# Taurus Judge - Reviews?



## svmoose (Feb 28, 2008)

So I've looked at these guns before and am revisiting them now as I like the concept, but am afraid that they might not live up to the hype. Here's what I would use this gun for in a perfect world: home defense, and carry sometimes when in country where I could encounter dangerous game and grouse. Does the shot pattern hold well enough to shoot a grouse at 20 ft or does the rifling spin it out? I would imagine the barrel length would come into play quite a bit.

I'm also looking at the public defender model of this gun. These seem like they might be concealable as well as do all the rest, and I like the looks of them a lot more than the other models. 

Does anyone have one, or shot one that could provide feedback?

Thanks in advance!


----------



## Huge29 (Sep 17, 2007)

I have not ever shot them, but I just saw a review on OUtdoor Channel, here it is http://www.americanrifleman.org/videos/ ... ge-review/
that is not the one that I saw, the other one was really positive and said something to the effect of all of the bad claims were incorrect and they really liked it for up close use.


----------



## Critter (Mar 20, 2010)

A friend of mine had one once and when I was with him he took a shot at a blue grouse that was about 10 feet away. You could see the pellets hit all around the grouse so some had to of hit him. He calmly walked away until I shot him with my shotgun. I never did find any pellets in him when I cleaned him since I took his head off. 

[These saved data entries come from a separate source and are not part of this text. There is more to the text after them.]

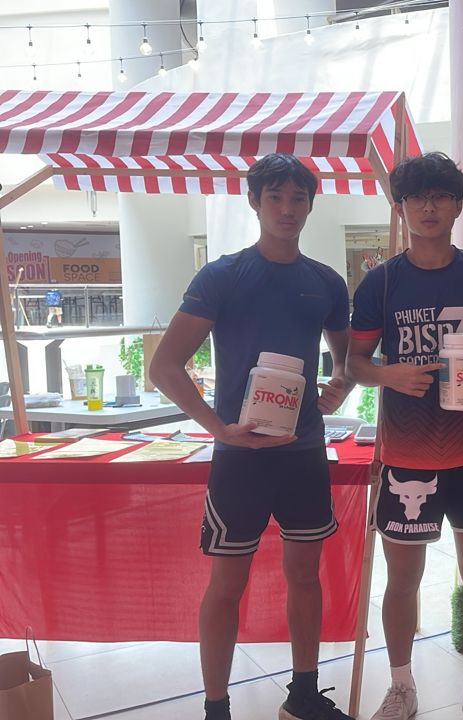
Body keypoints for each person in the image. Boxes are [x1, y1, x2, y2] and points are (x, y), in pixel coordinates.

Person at [149, 154, 354, 720]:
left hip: (304, 451)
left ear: (310, 204)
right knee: (226, 584)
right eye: (275, 197)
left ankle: (303, 695)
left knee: (305, 577)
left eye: (298, 198)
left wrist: (339, 385)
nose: (287, 209)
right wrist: (219, 428)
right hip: (239, 456)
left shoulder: (326, 282)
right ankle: (216, 708)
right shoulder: (223, 276)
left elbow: (346, 359)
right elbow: (164, 366)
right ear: (254, 202)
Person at [347, 152, 463, 720]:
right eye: (416, 197)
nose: (428, 207)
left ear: (457, 205)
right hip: (407, 455)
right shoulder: (381, 282)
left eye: (440, 196)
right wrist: (388, 375)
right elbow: (353, 362)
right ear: (400, 206)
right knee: (403, 579)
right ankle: (401, 687)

I think that they would be OK for snakes or something real close but I wouldn't depend on one.


----------



## kailey29us (May 26, 2011)

I have had mine for 3 or 4 years and I love it. I carry it while archery hunting, 45 colt loaded in it and some 410 ammo in my pack, usually have one box of buck shot and one box of slugs. I also have a speed loader I bought so I can carry 5 extra rounds of 45 in my pocket. It's plenty accurate, I always qualify with it for off duty carry even though I usually only carry it while hunting. Never had a problem qualifying with it. It was to good of a deal to pass up when I bought mine, it's stainless and I got it for $250.


----------



## campfire (Sep 9, 2007)

Although they are a little bulky to carry especially the 3 inch variety I think they ere great for defense. But not for grouse. I believe the effective max range for shot is 7 feet.


----------



## Mr Muleskinner (Feb 14, 2012)

My brother has one and we have both killed grouse with it. I don't know what the effective range is but I would say 20 feet is stretching it at best. I haven't taken a shot at one that far with it.


----------



## Cooky (Apr 25, 2011)

My nephew knocks ECDs off the back fence with it at about 20 feet. He says much past that the pattern is too big to hurt them much. It is fairly accurate with 45 Colt ammo. The thing is huge compared to most revolvers.


----------



## Wind In His Hair (Dec 31, 2009)

I think the Public Defender model would be especially poor for taking grouse. My dad has a 3" barreled standard Judge, and a special run 4" barreled one. I shot a blue cleanly with the 4" gun at about 15 feet, but haven't tried farther than that. The rifling does spread the shot out faster. They are ugly and awkward, but fun to shoot. Having packed them around, I feel they are best suited as a gun for the truck or ATV. I have no idea how people would carry a Raging Judge all day. :shock: 

Personally, I've been looking at the S&W Governor for a while. The Governor will shoot .45 ACP in addition to .410 and .45 LC, and has a 6 shot cylinder vs. a 5 in the Judge.


----------